Last month, Oakland announced the launch of a guaranteed basic income, or GBI, pilot program that will provide low-income households with monthly payments, no strings attached. Unlike other basic income experiments, Oakland’s GBI, which is funded by private donors, was intended exclusively for residents who are Black, Indigenous or people of color.
Since its announcement, the program has been subject to much criticism from those who say it discriminates against low-income people who are white — so much criticism, in fact, that Oakland recently opened eligibility to all low-income households regardless of race. While BIPOC households remain the focus, this focus is no longer explicit.
And that’s a shame.
Just as “Black Lives Matter” doesn’t suggest white lives are insignificant — to interpret the movement in this way is to fundamentally misunderstand it — addressing financial hardship faced by BIPOC residents doesn’t negate the hardship of white residents.
That people of all races experience poverty is a given. But it’s important to recognize the stark inequities that exist along racial lines.

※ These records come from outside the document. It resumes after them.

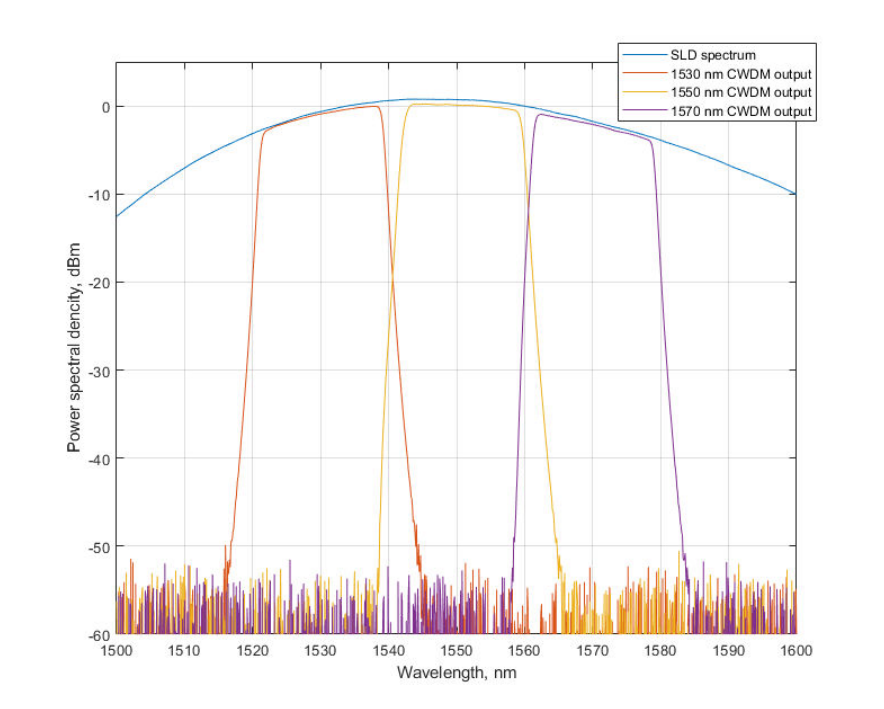
Figure 7. SLD transmission spectra of CWDM modules.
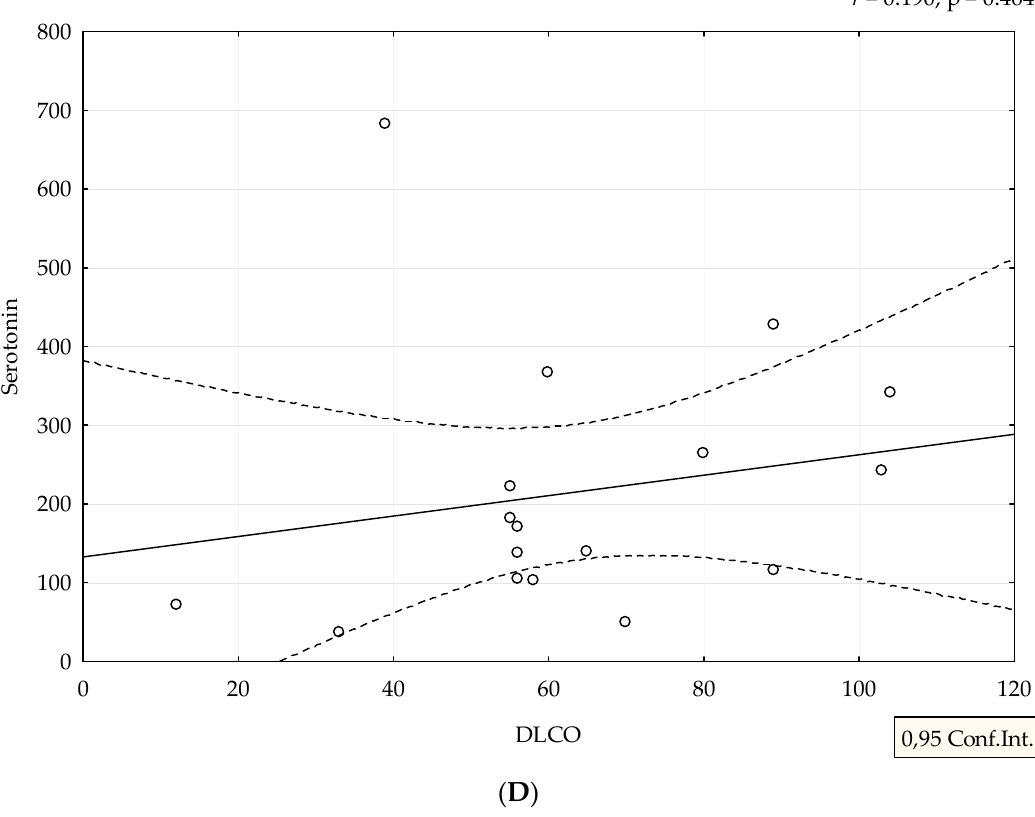
Figure 3. Correlation between spirometry parameters and serotonin levels. Serotonin is expressed as ng/mL. Spirometry parameters ( A , B , D ) (FVC, FEV1, and DLCO) are expressed as percentage, and ( C ) FEV1/FVC ratio as a number. Figures were created in Statistica 12.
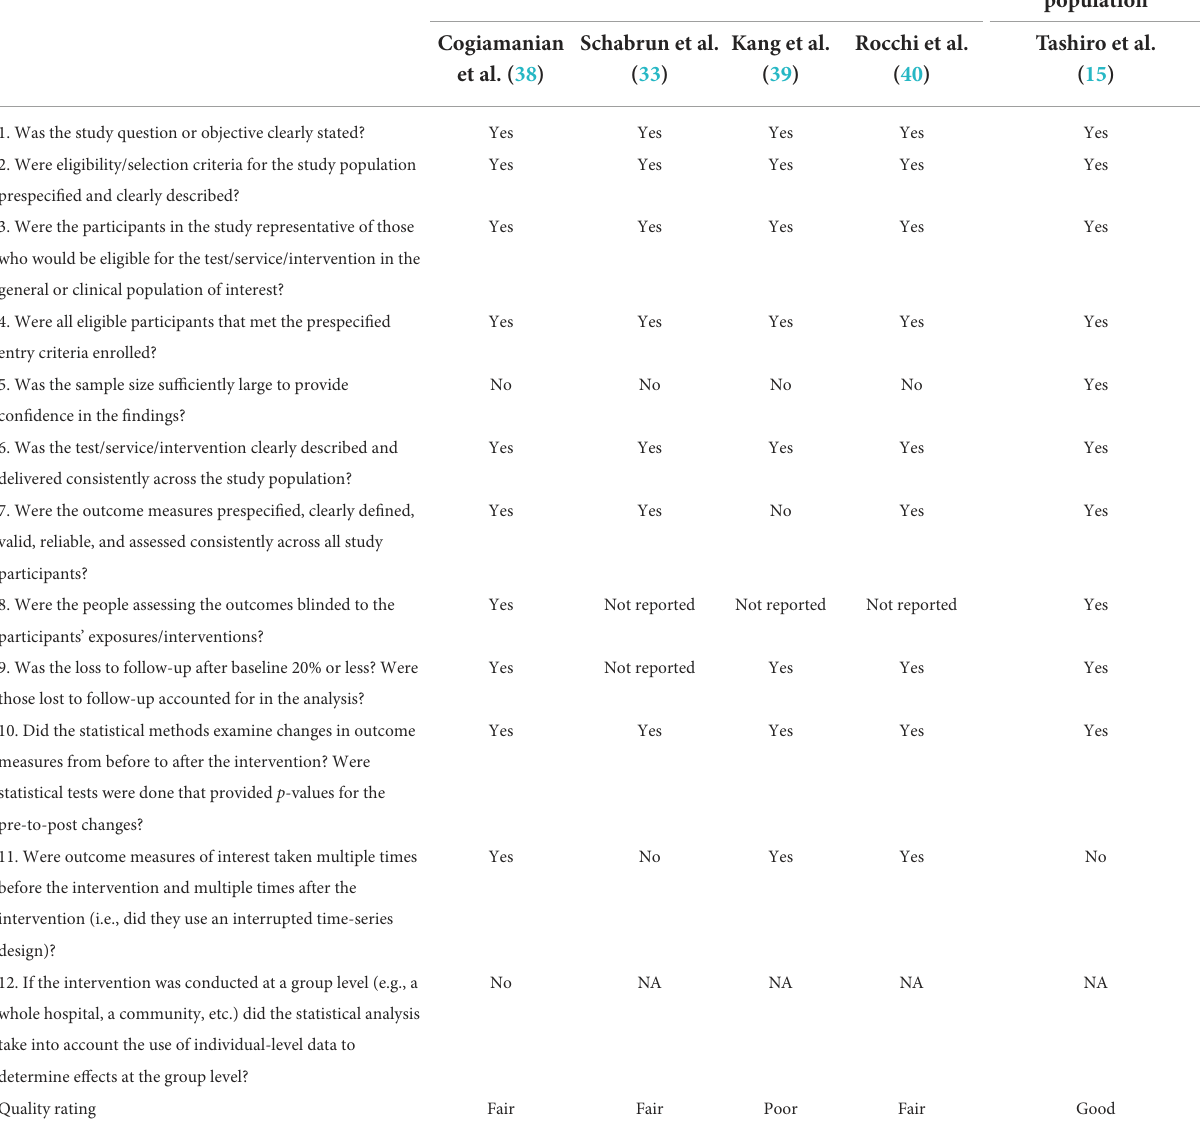
TABLE 5 Methodological quality of included studies according to the “Quality Assessment Tool for Before-After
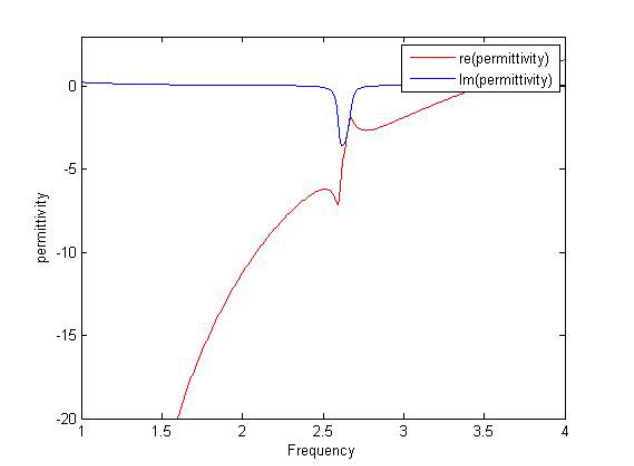
Figure 4: Permittivity of unit cell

In Oakland, the median income of white households is three times that of Black households. In East Oakland — a predominantly Black and Latinx region of the city targeted by the GBI program — half of residents live in poverty, compared to about 19% citywide.
Maps illustrating economic segregation across the Bay Area closely correlate with those illustrating racial segregation and exclusionary zoning. Race and wealth have, for decades, been inextricably intertwined.
With this in mind, Oakland’s original GBI model seemed promising.
Despite skepticism of basic income, the program has, in practice, proven rather successful. Findings from a recent universal basic income experiment in Stockton, California show that most of the money participants received went toward food and basic needs. Those who received basic income were also twice as likely to find employment compared to others, refuting a common argument that such payments induce complacency.
The much-needed money that would’ve gone directly to low-income households of color would alone have made Oakland’s original GBI pilot worthwhile.
The updated program is still valuable. But what made the original version invaluable was its radical framework for reform that explicitly considered the racial context of economic inequality.
GBI cannot, of course, act as a stand-alone program. The provision of monthly payments to low-income households doesn’t negate the role of government in creating jobs and expanding the social safety net for all in need. But the bold model imagined in Oakland had the potential to fundamentally change the way we think about — and begin to bridge — the racial wealth gap in the United States today.
It deserves another chance. Perhaps Berkeley will be next.